When: Show times pending

Cost: $10-$13

This period drama from celebrated French director Francois Ozon (lately of the gender-bending “New Girlfriend”) is full of secrets and lies in black and white. In the immediate aftermath of the First World War, French soldier Adrien appears in the German mountain town of Quedlinburg, ostensibly to pay his respects to a fallen German warrior named Frantz, and encountering the fresh rancor of a divided continent. Few are willing to accept Adrien’s genuine presence in the country, but among them is Anna, Frantz’s widowed fiancée. Ozon’s narrative, based on Ernest Lubitsch’s lesser-known 1932 drama “Broken Lullaby,” throws a couple of effective curveballs, holding our interest even when the director’s approach grows unnecessarily maudlin. As a study in shared melancholy, “Frantz” has much to say about the fictions we spin to comfort ourselves and loved ones in times of grief, and its monochrome photography—transitioning occasionally into pointed color—is luminous. “Frantz” also opens at Living Room Theaters in Boca Raton, Movies of Delray and Movies of Lake Worth.

SATURDAY

What: Bravo Amici

bravo amici

Where: Old School Square Pavilion, 51 N. Swinton Ave., Delray Beach

When: 8 p.m.

Cost: $30

Contact: 561/243-7922, oldschoolsquare.org

Shattering the misconception that the best opera singers boast wide-girthed proportions, these dashing young turks have the goal of introducing classical musical forms to pop audiences.
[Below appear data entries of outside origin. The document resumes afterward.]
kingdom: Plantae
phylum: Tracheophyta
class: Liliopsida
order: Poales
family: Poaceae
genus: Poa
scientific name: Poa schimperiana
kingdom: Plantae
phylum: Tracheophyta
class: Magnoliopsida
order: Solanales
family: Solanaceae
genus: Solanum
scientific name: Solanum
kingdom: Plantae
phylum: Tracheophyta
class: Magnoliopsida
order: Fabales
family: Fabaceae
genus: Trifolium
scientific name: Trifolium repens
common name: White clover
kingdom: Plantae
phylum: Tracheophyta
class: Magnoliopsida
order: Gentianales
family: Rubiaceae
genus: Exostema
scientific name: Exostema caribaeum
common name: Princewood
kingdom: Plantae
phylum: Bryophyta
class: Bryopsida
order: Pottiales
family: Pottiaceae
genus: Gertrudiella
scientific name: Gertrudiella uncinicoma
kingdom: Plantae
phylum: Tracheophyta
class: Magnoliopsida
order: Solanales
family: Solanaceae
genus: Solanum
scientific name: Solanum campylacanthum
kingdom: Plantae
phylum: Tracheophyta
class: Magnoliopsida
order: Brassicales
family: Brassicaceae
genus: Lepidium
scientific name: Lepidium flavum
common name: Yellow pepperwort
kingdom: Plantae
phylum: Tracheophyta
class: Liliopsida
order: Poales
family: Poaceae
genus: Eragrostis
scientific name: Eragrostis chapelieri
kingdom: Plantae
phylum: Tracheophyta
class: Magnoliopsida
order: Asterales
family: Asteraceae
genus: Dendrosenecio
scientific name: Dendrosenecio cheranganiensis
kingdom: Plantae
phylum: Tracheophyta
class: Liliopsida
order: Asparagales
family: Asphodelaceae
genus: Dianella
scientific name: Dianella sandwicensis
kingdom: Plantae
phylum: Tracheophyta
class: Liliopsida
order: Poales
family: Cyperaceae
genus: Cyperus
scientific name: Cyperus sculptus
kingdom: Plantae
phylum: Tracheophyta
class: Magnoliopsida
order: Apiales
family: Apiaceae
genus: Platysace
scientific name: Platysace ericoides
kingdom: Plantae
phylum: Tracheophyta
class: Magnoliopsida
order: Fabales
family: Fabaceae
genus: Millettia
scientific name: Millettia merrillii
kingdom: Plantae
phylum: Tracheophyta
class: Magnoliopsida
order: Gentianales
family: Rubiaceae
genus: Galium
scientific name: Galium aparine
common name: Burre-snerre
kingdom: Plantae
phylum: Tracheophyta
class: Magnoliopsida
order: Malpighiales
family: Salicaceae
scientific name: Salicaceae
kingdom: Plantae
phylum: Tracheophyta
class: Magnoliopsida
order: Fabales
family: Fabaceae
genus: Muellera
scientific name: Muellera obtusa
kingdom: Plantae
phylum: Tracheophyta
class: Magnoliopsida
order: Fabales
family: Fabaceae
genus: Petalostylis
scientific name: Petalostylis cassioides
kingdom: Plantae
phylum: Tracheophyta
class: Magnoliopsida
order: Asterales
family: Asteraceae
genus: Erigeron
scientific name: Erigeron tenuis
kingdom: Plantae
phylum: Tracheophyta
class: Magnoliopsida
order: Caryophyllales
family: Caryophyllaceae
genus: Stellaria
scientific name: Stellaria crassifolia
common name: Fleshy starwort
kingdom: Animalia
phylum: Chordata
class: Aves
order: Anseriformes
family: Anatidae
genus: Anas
Bravo Amici’s compelling ensemble of tenors and divas croons classics in Italian and English, crafting a crossover cultural stew of polished musicality. It’s no wonder they’ve sold more than 3 million albums, counting Sir Elton John and Queen Elizabeth among their rapidly growing fan base. Expect to hear classic and contemporary arias that move fluidly between genres and styles. The outdoor concert will be presented under a tent with provided seating; popcorn, ice cream, candy and alcoholic beverages will be available for purchase.

MONDAY, APRIL 3

What: Carbonell Awards

carbonell

 

Where: Broward Center, 201 S.W. Fifth Ave., Fort Lauderdale

When: 7:30 p.m.

Cost: $25 advance, $30 day of show

Contact: 954/462-0222, browardcenter.org

It’s time once again for “theatre prom,” the night South Florida’s theatre community dresses to the nines to celebrate the best work produced on tri-county stages the previous year. Maltz Jupiter Theatre, the north county powerhouse, leads regional companies with 18 nominations, many of them for its sensational production of the classic musical “Me and My Girl.” Among plays, Michael McKeever’s shattering ensemble drama “After,” from Miami’s Zoetic Stage, received the most nominations.Regional companies such as GableStage, Slow Burn Theatre and Thinking Cap Theatre also received a number of nominations in important categories. See the winners accept their statues at this local version of the Tonys, which includes performances from the five Carbonell-nominated musicals. Then hobnob with nominees at the onsite after-party.